Saturday, April 13, 2013

Surprising things in Ruby #1

Try this in your irb:
irb(main):001:0> def foo
irb(main):002:1>   'hello world'
irb(main):003:1>   end
=> nil
irb(main):004:0> 'a'.foo
=> "hello world"
If you're not used to Ruby, this may seem surprising. This may help make it clearer:
irb(main):006:0> method(:foo)
=> #<Method: Object#foo>
The "method" function takes a symbol and returns a reference to that method. That allows you to do cool things like this:
irb(main):013:0> a = method(:foo)
=> #<Method: Object#foo>
irb(main):014:0> a.call
=> "hello world"
... but it also in this case tells us where the method is defined. The method "foo" is defined directly on the Object class. When you create an otherwise anonymous function, that's where it goes. And since almost everything in Ruby derives from the Object class, you've just defined the "foo" method for all those things.

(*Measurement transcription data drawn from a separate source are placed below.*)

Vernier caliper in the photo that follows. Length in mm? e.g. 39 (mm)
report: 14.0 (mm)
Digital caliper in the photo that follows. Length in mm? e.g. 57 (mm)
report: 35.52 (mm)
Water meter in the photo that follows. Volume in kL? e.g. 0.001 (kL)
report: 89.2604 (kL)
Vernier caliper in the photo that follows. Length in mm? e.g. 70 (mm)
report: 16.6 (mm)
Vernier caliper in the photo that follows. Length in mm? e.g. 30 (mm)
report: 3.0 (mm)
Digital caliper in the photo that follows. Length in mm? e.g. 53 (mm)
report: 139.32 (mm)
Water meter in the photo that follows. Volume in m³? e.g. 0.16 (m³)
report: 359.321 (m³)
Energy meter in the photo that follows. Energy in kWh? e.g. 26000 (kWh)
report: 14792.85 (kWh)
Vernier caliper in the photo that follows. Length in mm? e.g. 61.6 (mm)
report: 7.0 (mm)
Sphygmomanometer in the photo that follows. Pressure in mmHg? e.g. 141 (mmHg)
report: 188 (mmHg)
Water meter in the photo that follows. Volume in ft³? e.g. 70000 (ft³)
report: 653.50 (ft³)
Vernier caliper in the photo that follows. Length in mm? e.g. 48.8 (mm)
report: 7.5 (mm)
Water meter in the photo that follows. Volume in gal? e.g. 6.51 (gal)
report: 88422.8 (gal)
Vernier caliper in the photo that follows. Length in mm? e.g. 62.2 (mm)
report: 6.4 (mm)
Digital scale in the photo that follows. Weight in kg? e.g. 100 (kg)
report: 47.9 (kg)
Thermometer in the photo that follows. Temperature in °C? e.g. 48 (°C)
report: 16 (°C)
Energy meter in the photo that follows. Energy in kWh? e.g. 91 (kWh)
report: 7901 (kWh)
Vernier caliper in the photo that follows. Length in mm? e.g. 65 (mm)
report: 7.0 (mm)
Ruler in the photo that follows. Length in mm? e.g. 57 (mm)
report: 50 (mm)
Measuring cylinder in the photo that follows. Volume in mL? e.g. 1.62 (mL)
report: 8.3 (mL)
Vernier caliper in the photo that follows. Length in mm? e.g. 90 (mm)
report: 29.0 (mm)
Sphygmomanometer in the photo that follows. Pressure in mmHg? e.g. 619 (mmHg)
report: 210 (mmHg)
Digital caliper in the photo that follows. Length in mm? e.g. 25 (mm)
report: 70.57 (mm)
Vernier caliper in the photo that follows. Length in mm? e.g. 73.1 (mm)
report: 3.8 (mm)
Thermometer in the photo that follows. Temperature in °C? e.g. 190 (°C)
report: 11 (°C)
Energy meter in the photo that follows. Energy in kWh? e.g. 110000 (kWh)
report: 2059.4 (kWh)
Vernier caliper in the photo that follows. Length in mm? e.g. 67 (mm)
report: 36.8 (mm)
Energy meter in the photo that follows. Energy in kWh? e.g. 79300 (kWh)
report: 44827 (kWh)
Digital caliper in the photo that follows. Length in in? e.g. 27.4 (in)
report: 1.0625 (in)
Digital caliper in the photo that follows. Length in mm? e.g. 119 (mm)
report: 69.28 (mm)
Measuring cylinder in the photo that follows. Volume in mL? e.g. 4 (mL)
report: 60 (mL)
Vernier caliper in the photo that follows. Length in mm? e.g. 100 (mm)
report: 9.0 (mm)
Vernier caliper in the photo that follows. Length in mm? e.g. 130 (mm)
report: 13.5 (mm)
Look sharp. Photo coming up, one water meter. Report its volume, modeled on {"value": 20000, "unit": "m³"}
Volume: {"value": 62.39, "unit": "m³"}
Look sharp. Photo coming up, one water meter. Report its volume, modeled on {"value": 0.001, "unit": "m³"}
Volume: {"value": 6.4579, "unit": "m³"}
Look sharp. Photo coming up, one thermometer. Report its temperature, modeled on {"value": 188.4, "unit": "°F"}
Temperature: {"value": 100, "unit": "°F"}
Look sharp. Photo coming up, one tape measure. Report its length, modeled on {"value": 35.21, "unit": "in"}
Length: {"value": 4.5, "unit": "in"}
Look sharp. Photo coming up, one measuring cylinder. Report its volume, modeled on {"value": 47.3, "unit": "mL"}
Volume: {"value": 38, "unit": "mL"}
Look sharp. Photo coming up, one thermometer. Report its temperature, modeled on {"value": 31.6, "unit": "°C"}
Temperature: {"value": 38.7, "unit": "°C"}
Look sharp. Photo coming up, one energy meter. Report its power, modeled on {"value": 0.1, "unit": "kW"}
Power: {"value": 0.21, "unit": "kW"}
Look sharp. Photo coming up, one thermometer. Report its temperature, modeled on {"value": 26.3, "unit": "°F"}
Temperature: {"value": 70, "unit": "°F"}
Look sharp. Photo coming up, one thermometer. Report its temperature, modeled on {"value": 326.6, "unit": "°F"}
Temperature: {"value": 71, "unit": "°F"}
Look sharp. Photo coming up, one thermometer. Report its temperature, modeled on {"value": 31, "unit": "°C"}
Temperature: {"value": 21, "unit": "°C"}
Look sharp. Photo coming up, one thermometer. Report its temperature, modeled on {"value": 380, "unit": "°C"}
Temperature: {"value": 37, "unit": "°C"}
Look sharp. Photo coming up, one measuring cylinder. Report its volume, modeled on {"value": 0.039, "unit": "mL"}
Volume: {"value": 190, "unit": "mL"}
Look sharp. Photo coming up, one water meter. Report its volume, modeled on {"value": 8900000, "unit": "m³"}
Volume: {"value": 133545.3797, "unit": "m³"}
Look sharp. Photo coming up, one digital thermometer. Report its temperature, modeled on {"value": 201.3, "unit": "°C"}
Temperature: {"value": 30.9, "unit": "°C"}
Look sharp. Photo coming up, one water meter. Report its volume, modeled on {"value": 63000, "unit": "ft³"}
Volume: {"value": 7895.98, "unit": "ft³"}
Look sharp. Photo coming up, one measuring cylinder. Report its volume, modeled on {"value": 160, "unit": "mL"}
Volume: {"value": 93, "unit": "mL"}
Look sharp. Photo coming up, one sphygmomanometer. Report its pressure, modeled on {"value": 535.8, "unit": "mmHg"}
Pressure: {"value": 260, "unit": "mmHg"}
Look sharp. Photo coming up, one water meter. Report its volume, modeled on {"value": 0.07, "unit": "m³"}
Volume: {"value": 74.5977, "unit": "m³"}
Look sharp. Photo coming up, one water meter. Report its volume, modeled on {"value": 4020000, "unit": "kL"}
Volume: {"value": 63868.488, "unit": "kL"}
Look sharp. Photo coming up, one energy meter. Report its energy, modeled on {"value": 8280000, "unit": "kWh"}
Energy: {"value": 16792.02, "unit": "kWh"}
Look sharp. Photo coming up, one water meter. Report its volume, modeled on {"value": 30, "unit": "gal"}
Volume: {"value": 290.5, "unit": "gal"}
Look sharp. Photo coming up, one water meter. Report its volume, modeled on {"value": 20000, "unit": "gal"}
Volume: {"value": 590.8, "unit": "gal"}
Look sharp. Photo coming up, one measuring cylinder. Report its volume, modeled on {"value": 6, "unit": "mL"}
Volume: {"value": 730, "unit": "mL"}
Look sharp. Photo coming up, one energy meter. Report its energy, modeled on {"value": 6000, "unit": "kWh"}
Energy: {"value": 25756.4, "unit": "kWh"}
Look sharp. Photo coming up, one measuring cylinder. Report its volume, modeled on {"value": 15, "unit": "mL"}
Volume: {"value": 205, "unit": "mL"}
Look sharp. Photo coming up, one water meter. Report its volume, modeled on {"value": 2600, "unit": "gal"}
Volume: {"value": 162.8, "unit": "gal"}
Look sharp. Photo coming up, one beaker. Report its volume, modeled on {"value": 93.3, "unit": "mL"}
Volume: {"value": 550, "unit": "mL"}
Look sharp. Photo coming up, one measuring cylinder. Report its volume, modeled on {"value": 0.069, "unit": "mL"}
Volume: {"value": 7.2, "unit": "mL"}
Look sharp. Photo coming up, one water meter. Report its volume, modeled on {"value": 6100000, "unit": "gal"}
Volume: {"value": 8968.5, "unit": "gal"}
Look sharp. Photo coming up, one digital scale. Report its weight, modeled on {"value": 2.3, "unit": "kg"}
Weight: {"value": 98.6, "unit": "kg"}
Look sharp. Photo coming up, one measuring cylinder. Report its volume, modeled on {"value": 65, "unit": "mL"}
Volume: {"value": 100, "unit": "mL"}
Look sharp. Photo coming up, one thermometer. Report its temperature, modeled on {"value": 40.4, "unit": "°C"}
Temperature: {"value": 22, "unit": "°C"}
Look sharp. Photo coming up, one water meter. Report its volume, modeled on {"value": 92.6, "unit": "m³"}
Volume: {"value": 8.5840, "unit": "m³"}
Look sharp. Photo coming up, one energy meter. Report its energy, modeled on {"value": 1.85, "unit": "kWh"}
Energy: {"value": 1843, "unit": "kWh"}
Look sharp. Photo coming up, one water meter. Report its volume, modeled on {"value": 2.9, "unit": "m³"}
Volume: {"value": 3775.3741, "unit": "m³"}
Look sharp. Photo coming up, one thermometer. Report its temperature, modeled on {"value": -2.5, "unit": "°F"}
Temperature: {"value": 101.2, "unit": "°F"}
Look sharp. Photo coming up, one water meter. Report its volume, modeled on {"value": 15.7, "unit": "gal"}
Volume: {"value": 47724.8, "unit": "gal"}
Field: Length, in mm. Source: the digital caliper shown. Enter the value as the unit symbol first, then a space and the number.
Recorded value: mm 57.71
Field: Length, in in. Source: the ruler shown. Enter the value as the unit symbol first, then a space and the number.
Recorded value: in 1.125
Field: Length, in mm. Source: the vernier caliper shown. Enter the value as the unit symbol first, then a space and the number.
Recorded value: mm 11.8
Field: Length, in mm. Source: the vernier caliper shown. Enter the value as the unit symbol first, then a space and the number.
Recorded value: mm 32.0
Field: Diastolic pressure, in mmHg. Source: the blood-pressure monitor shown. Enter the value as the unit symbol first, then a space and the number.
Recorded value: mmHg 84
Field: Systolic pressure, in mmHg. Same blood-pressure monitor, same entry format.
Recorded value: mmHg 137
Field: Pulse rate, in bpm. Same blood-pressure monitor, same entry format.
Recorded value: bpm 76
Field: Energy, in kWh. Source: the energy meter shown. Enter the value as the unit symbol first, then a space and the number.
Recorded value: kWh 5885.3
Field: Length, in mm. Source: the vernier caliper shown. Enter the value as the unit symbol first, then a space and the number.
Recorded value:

I haven't been able to find anything that describes why this is the case, but it's a hard question to ask Google. I keep getting pointed at Ruby primers, which don't go into nearly enough detail. It seems like it would be a result of the "everything is a first-class object" nature of Ruby - a random function might violate that principle? I'm not sure.

If anybody knows what the reasoning behind this is, I'd like to hear about it.